Assignment 1 — Translate this sentence from the issue report on Apollo cache updates into German: "What I found particularly odd was that I could make the update work if I added a @computed decorator to the getter."
Assignment 2 — Pick up the issue report on getters that don't recompute after Apollo cache updates, and continue it past its last sentence.

Document extract —
________________________

Closed kobsy closed 3 years ago

kobsy commented 3 years ago

I was running into an issue (possibly related to #384) where native getters on my controllers would not recompute their values when the Apollo cache was updated. This became especially apparent when using an API that took advantage of relay-style pagination: a computed property that pulled out all the edges' nodes on a field would not update when either the node was changed or a new edge was added (e.g., as part of a create mutation). What I found particularly odd was that I could make the update work if I added a @computed decorator to the getter. So, for example:

// This did not update when the underlying cache updated
get reviews() { return this.model.movie.reviews.edges.map(edge => edge.node); }

// ... but this did!
@computed('model.movie.reviews.edges.@each.node')
get reviews() { return this.model.movie.reviews.edges.map(edge => edge.node); }

Because I could get it to work using the decorator, it seemed like there was something that wasn't getting set up for autotracking using @tracked when the data was initially assigned, resulting in setProperties() doing nothing until something registered that it was watching the value via the classic observation system.

________________________

Dataset records —
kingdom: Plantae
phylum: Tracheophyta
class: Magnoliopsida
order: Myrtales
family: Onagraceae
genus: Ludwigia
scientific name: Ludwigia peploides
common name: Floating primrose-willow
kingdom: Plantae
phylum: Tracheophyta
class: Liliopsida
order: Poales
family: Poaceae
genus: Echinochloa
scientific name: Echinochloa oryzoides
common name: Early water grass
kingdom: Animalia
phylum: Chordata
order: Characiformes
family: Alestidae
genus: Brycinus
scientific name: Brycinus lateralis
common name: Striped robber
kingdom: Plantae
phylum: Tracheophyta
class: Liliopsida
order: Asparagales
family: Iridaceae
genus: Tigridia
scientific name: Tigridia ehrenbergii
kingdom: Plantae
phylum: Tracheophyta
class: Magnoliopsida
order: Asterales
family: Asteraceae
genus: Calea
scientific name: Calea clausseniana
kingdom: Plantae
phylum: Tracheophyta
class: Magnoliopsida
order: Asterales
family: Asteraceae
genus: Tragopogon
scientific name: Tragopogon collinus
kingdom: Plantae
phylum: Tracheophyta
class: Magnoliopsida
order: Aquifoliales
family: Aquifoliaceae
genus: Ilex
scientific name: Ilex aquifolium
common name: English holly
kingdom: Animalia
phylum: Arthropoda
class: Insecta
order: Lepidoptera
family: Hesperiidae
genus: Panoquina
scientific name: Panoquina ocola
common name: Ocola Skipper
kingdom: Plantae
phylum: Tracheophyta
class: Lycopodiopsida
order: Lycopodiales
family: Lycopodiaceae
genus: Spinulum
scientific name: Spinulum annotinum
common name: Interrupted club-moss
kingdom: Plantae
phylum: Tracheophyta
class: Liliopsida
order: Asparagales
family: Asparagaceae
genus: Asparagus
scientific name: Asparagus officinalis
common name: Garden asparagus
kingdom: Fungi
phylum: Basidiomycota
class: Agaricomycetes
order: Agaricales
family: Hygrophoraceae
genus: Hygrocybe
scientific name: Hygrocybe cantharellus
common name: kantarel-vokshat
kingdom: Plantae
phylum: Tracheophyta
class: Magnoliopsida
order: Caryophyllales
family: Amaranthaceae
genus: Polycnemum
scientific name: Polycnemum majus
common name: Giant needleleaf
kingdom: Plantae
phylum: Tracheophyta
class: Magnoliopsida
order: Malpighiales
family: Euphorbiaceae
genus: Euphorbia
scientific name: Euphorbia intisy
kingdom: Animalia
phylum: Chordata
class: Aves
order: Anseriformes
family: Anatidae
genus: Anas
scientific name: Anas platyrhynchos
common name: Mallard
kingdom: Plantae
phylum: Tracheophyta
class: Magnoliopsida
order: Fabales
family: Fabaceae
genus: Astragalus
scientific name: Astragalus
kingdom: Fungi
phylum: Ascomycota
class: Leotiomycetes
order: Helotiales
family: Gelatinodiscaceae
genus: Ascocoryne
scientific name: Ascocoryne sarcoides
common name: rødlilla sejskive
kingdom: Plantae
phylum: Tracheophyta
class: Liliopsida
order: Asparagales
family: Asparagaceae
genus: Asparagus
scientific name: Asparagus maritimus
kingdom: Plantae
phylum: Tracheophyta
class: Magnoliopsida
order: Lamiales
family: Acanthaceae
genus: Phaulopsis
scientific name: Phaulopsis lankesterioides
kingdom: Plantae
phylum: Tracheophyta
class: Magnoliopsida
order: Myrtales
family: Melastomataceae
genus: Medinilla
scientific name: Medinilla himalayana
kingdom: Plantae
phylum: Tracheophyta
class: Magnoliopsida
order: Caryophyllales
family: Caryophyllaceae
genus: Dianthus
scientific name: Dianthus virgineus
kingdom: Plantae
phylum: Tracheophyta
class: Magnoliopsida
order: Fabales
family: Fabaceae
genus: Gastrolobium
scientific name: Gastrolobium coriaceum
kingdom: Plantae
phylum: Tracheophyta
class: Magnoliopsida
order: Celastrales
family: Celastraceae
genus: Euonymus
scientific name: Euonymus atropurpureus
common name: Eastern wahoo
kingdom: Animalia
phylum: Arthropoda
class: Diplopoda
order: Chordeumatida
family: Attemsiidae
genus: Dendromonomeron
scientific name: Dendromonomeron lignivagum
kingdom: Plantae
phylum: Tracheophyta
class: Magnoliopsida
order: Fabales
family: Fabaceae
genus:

________________________

Exercise result 1 — Besonders seltsam fand ich, dass ich die Aktualisierung zum Laufen bringen konnte, wenn ich dem Getter einen @computed-Decorator hinzufügte.

Exercise result 2 —
Thankfully, the solution seems, at least on the surface, to be pretty simple: we can utilize tracked built-ins to have our initial POJO actually be a TrackedObject, which hooks it into the modern @tracked autotracking system. This way, even a getter on a Controller will register that it consumes the data, and a refetch will trigger an update. 🎉

(When attempting to write the test, my first attempt utilized a Component to pull the reviews out of a movie and display the star ratings; however, assigning the movie as an argument to a Component happened to register it with the autotracking system (I'm guessing), since Component arguments are automatically auto-tracked. The tests passed before any changes were made to the rest of the code! 😅 This would mean that for users who only pass fetched data directly down to a Component before transforming/consuming, they might not ever encounter the issue this PR is attempting to address, since it would appear to "just work" in that case.)

Thanks for your feedback and consideration! Fantastic (and indispensable) addon! 😁

kobsy commented 3 years ago

Looks like the failing tests are due to a requirement to support IE11 (which tracked-built-ins doesn't)? Not sure how flexible you are willing to be on that point; if the addon needs to continue to support IE11, then this route simply won't work for fixing the underlying issue. 😞

josemarluedke commented 3 years ago

Hi @kobsy! Thanks for looking into this! I don't think we should drop IE11 support here.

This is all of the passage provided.